Tariffs hamper chemical industry recovery/ European producers face falling profits and fierce competition
European chemical producers are in a difficult situation due to US tariffs of at least 15% on imports from the European Union. The measures are causing order delays and reduced demand in a sector that is still dealing with the consequences of the 2022 energy crisis.
The chemicals sector, the EU's fourth-largest export after machinery, automobiles and pharmaceuticals, has been hit hard by high production costs due to rising gas and energy prices following Russia's invasion of Ukraine. This has led to job losses and capacity reductions in the €655 billion sector.
The new US tariffs directly hit key customers of the chemical sector, such as the automotive, machinery and consumer goods industries. Global carmakers have recorded losses of billions of dollars from this trade war. Data from LSEG for the European chemicals sector predicts a 5% drop in profits in the third quarter, after a significant contraction of 22% in the second quarter.
Metzler Research analysts say tariffs, pricing pressure and fierce competition from Asia are creating a “toxic combination.” Orders that used to be scheduled 3-4 months in advance are now being placed just weeks before delivery. Some companies have lowered their expectations for next year, due to customer savings and exchange rate fluctuations.

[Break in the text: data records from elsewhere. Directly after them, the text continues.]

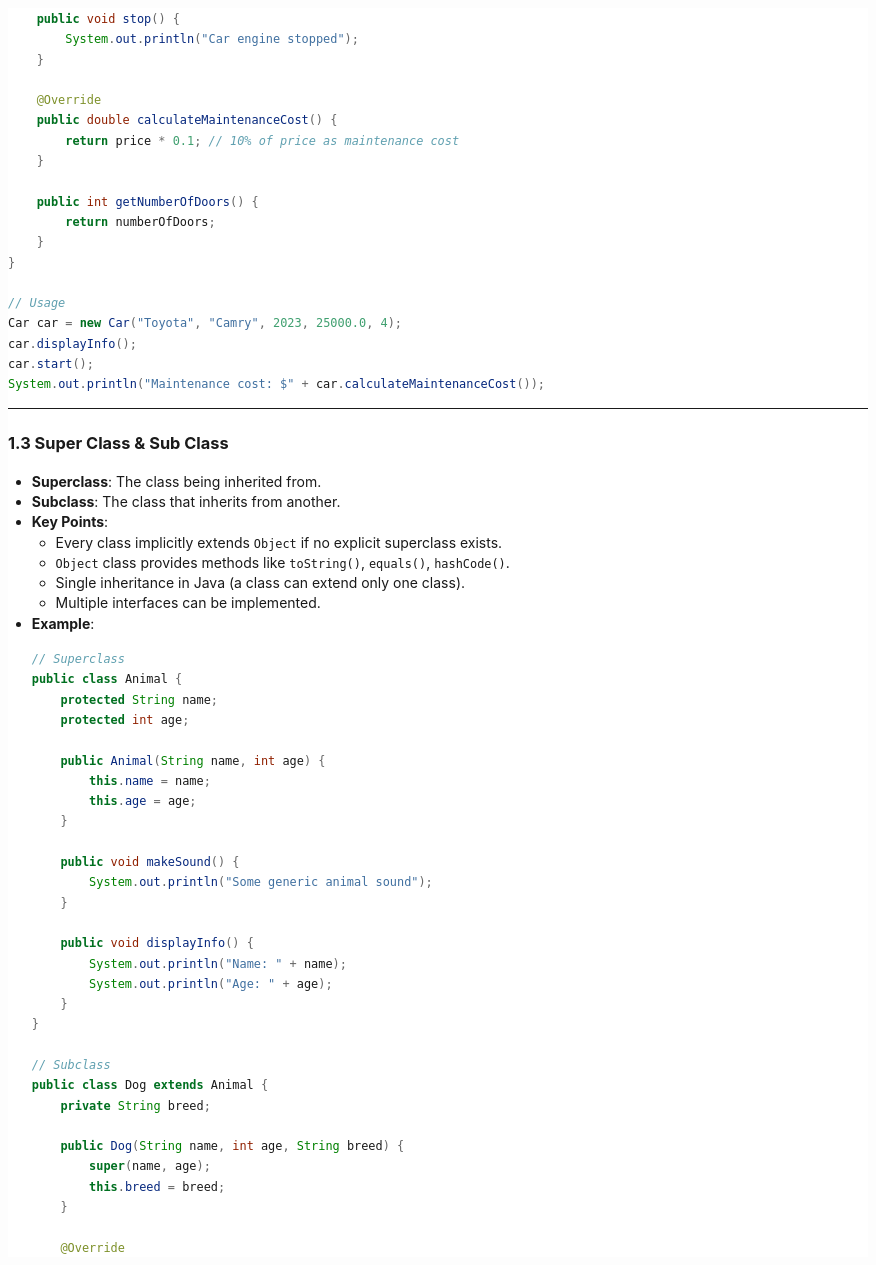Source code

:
   ```java
      public void stop() {
          System.out.println("Car engine stopped");
      }
      
      @Override
      public double calculateMaintenanceCost() {
          return price * 0.1; // 10% of price as maintenance cost
      }
      
      public int getNumberOfDoors() {
          return numberOfDoors;
      }
  }
  
  // Usage
  Car car = new Car("Toyota", "Camry", 2023, 25000.0, 4);
  car.displayInfo();
  car.start();
  System.out.println("Maintenance cost: $" + car.calculateMaintenanceCost());
  ```

---

### **1.3 Super Class & Sub Class**
- **Superclass**: The class being inherited from.
- **Subclass**: The class that inherits from another.
- **Key Points**:
    - Every class implicitly extends `Object` if no explicit superclass exists.
    - `Object` class provides methods like `toString()`, `equals()`, `hashCode()`.
    - Single inheritance in Java (a class can extend only one class).
    - Multiple interfaces can be implemented.
- **Example**:
  ```java
  // Superclass
  public class Animal {
      protected String name;
      protected int age;
      
      public Animal(String name, int age) {
          this.name = name;
          this.age = age;
      }
      
      public void makeSound() {
          System.out.println("Some generic animal sound");
      }
      
      public void displayInfo() {
          System.out.println("Name: " + name);
          System.out.println("Age: " + age);
      }
  }
  
  // Subclass
  public class Dog extends Animal {
      private String breed;
      
      public Dog(String name, int age, String breed) {
          super(name, age);
          this.breed = breed;
      }
      
      @Override
  ```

The concern about stiff competition from Asia is real. Experts warn that cheaper chemicals from China could flood the European market if Chinese exports from the US are diverted to Europe due to potential tariffs.
The European Union exported chemicals worth around 40 billion euros to the United States last year, a slight increase from 38 billion euros in 2023. The European chemical industry generates around a third of total sales abroad, or approximately 224 billion euros.